Herko is believed to be the last person other than the killer to speak to her sister-in-law, Bonnie Lou Dryfuse, 34, before Dryfuse, her daughters, Jacqueline, 7, and Heather, 4, and Herko's daughter, Stephanie, 5, were repeatedly stabbed in the Dryfuse trailer on Ambrosia Road on June 15, 1994.
Thomas Kimbell, 40, a crack addict who lived about a mile away, is accused in the slayings and could face the death penalty if convicted.
Inmates have testified that Kimbell told them he killed Dryfuse and the children because he was searching for crack.
Kimbell maintains he was at his parent's trailer when the slayings occurred and his lawyer says that Dryfuse's husband, Thomas Dryfuse, who goes by "Jake," is the killer.
Kimbell was convicted of the slayings in 1998, but given a new trial by the state Supreme Court because his attorney wasn't able to cross-examine Herko about conflicting statements she made about that last telephone conversation.
Herko was called to testify Tuesday, but left the stand in tears after only a few minutes.
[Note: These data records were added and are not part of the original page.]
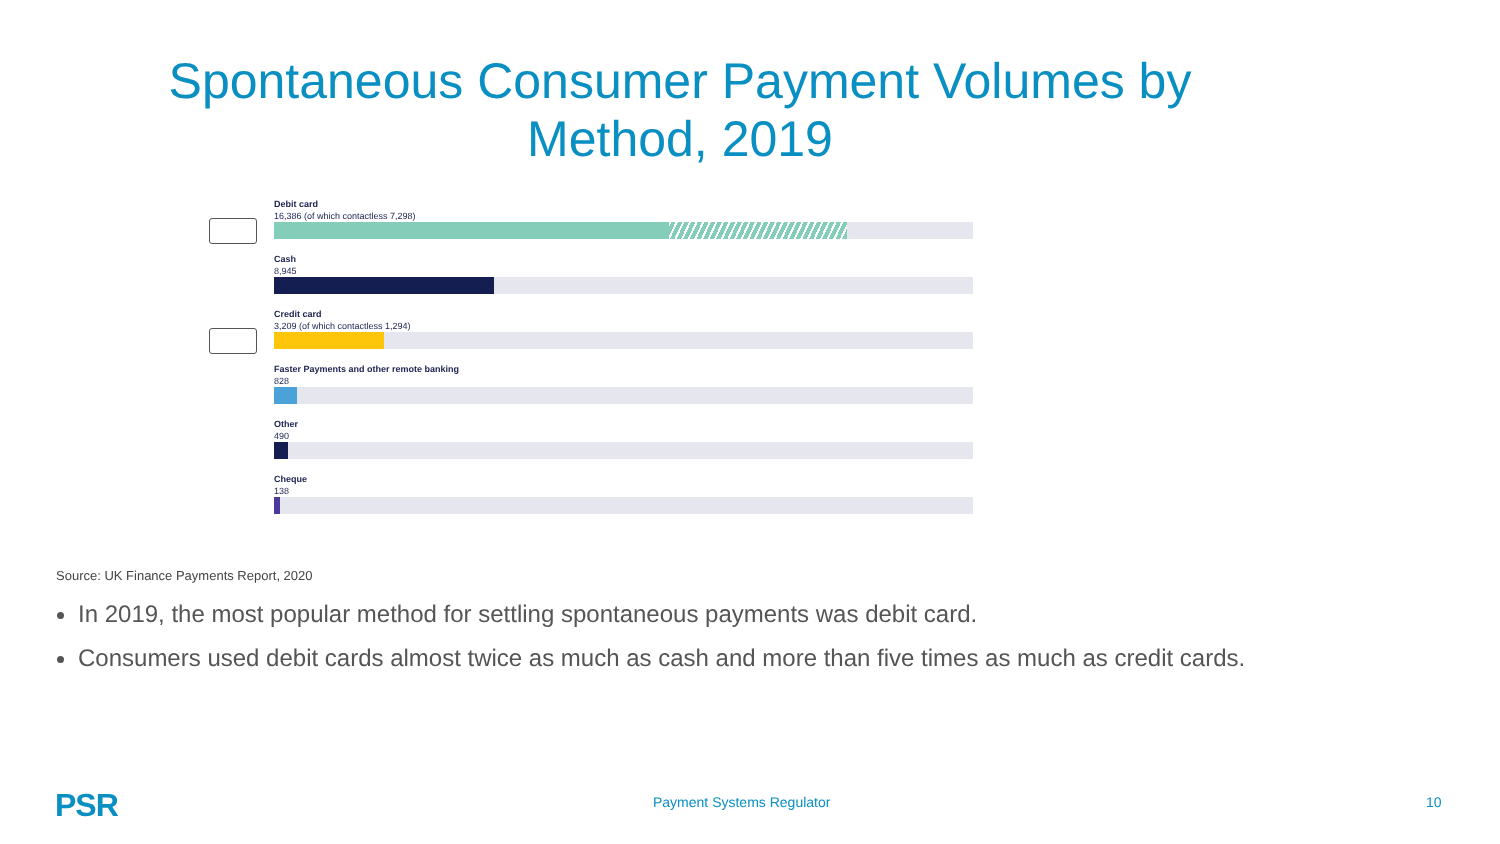Spontaneous Consumer Payment Volumes by
Method, 2019
Debit card
16,386 (of which contactless 7,298)
Cash
8,945
Credit card
3,209 (of which contactless 1,294)
Faster Payments and other remote banking
828
Other
490
Cheque
138
Source: UK Finance Payments Report, 2020
In 2019, the most popular method for settling spontaneous payments was debit card.
Consumers used debit cards almost twice as much as cash and more than five times as much as credit cards.
PSR Payment Systems Regulator 10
Videotaped testimony of Herko from the 1998 trial was shown to the jury.
Richard Matas, a retired state police trooper, said he kept in weekly contact with Herko after the killings and she would cry and shake anytime they were mentioned.
Herko always maintained her sister-in-law said she had to get off the telephone because someone was there, he said, but the story changed slightly in a police interview June 20, 1995.
Matas played the audiotape of that interview for the jury Wednesday. On that tape, Herko said Mrs. Dryfuse had to hang up because Jake was pulling in the driveway.
Matas said that statement is suspect. He said a state trooper sent from Harrisburg to aid in the investigation insisted on speaking to Herko alone for about a half-hour that day.
"The same woman did not exit that entered that room," Matas said of Herko after she spoke with the other trooper.
What was different
Herko normally cried and shook when talking about the slayings, but not that day.
"When she walked out of that room, she was in control of herself. There was no emotion, not tears and no shaking," he said. "I cannot explain what transpired. I did ask."
Matas said Herko went back to her old emotional state the next day. Matas said the other state trooper would not explain why Herko was so calm during that interview.
Herko's psychiatrist, Dr. Shoukry Matta, testified that Herko can't control her emotions when talking about the deaths.
He said she has been hospitalized repeatedly, takes medication for depression and anxiety and has received shock treatment.